Microstructure characterization, structure and magnetic properties of Ni–Mn–Sn shape memory alloys

In this study, three shape memory alloys, Mn50Ni50-xSnx (x = 5, 7.5, and 10), were elaborated by melt spinning. The structure, microstructure, and magnetic properties of these alloys were carried out by X-ray diffraction, scanning electron microscopy, and physical property measurement system, respectively. The experimental results showed that the increase in Sn ratio caused a phase transformation. The structure of the martensite phase (for x = 5 and 7.5) was seen as a monoclinic 14 M structure, while the structure of the austenite phase (for x = 10) was observed as a cubic L21 structure.
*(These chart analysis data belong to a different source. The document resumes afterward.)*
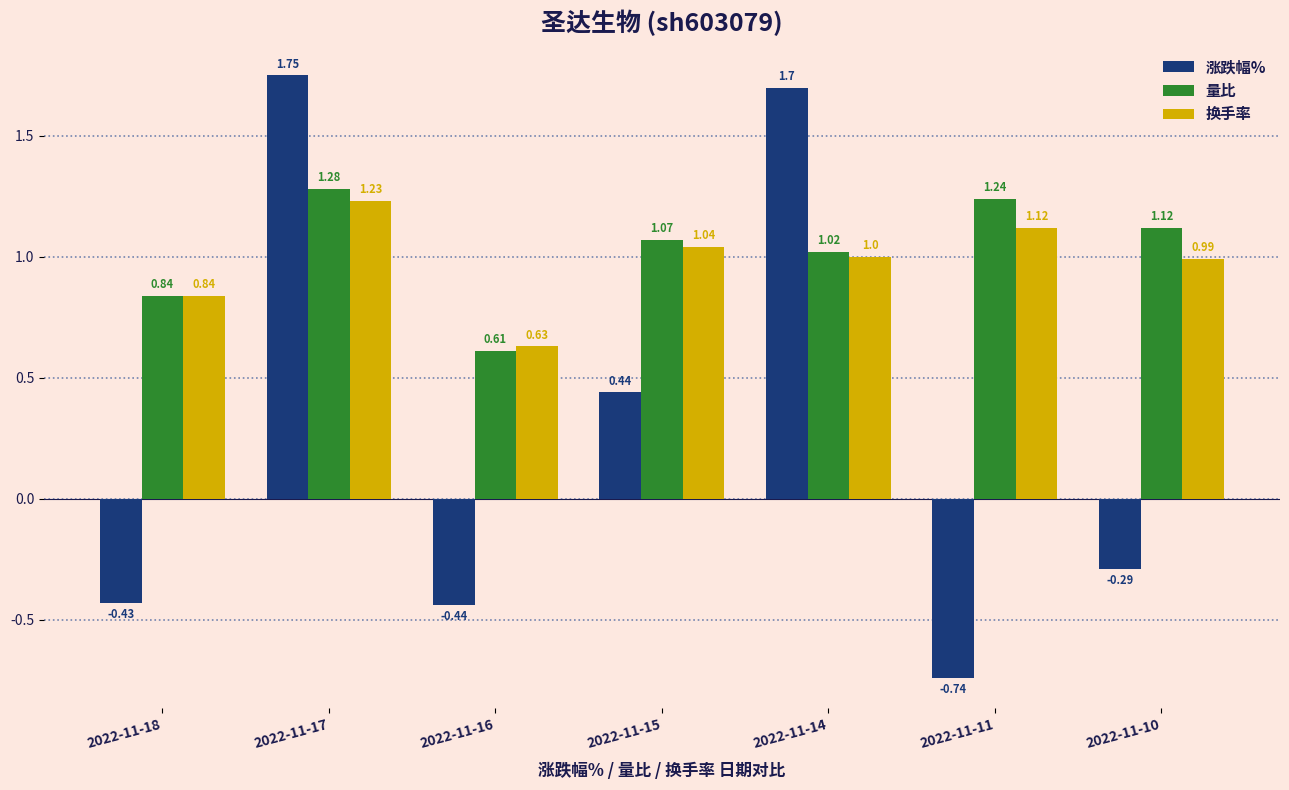

What is the average value of the 量比 series?

1.0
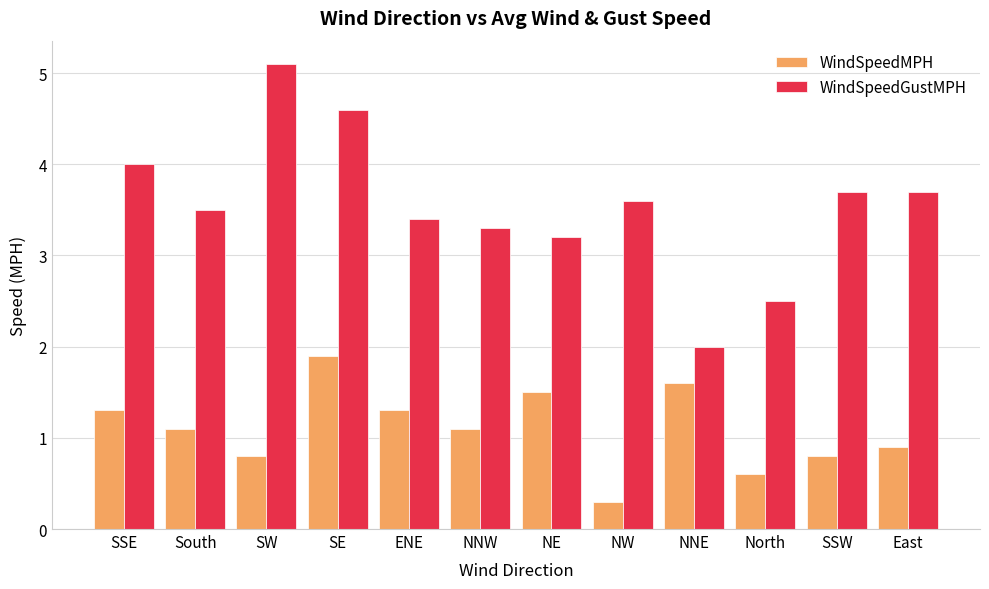

How many bars are there in each group?

2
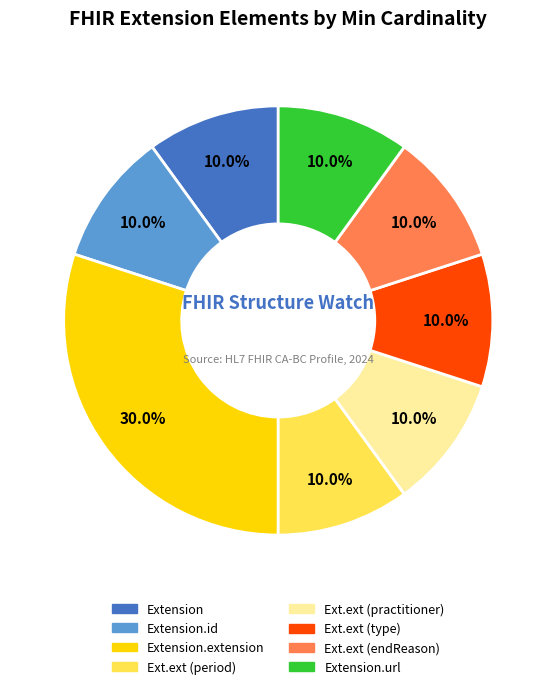

Is there a majority slice in this chart?

No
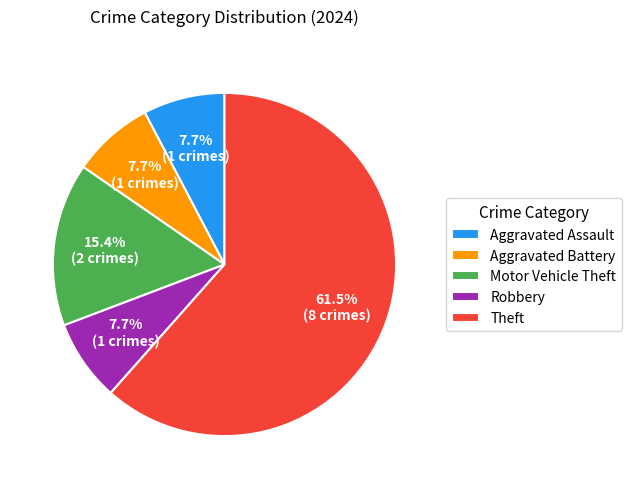

To the nearest percent, what is the difference between the largest and smallest slice percentages?

54%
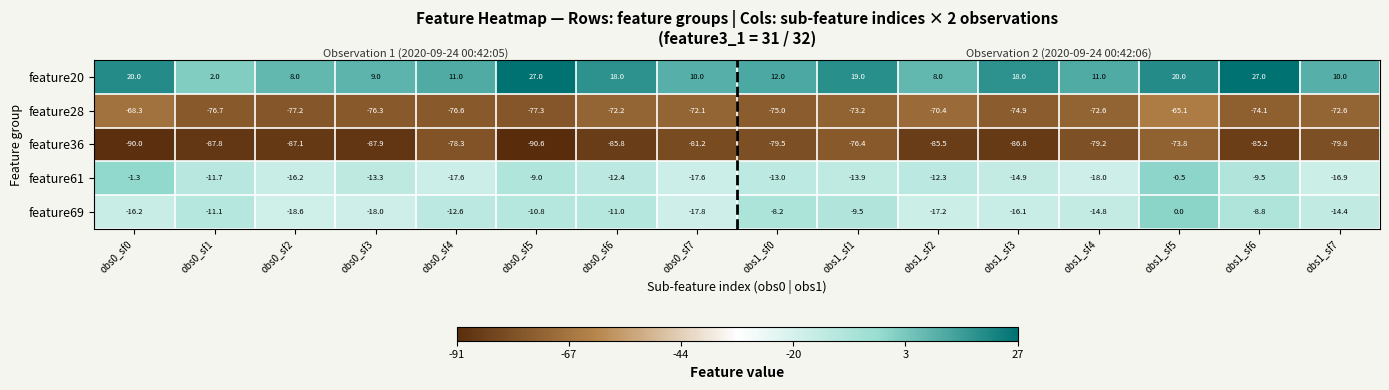

Is the value of feature36 at obs1_sf3 greater than the value of feature61 at obs1_sf0?

No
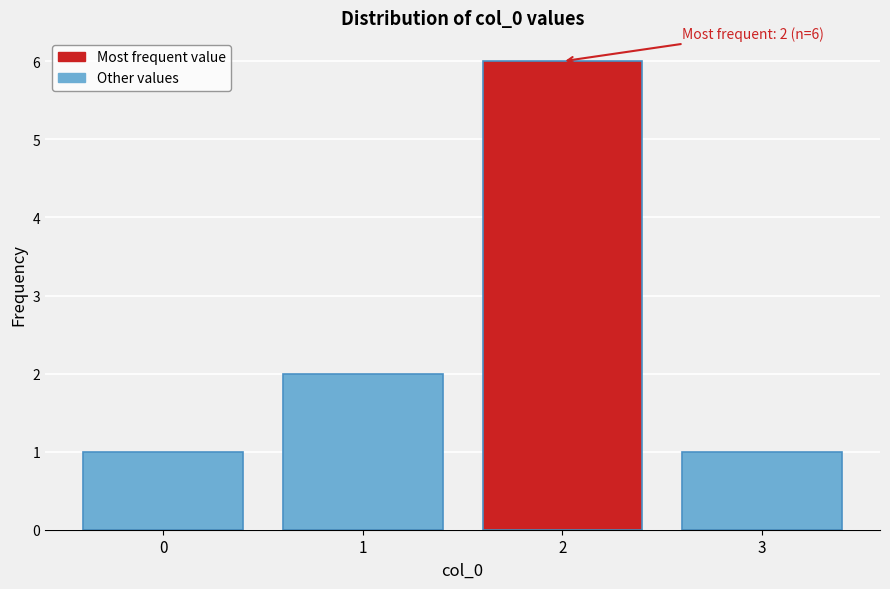

Over which range of the x-axis is the bar tallest?

1.5 to 2.5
We revealed that the addition of Sn led to an almost linear decrease in martensitic transition temperatures, due to the decrease in valence electron ratio (e/a). We explored that for x = 10, the martensitic transition that occurs from the ferromagnetic austenite to weakly magnetic martensite was realized due to the strong magnetostructural coupling in this alloy. Also, it is found that there is a slight decrease in temperatures and a slight increase in the thermal hysteresis range, due to the increase in the magnetic field. While, for x = 7.5 and x = 5, they have the transitions at high temperatures above 400 and 550 K, respectively. This fact might limit these alloys in their applications. So, the present results indicate that the amount of Sn content in the MnNiSn alloys plays an important role to modify the structural and magnetic properties.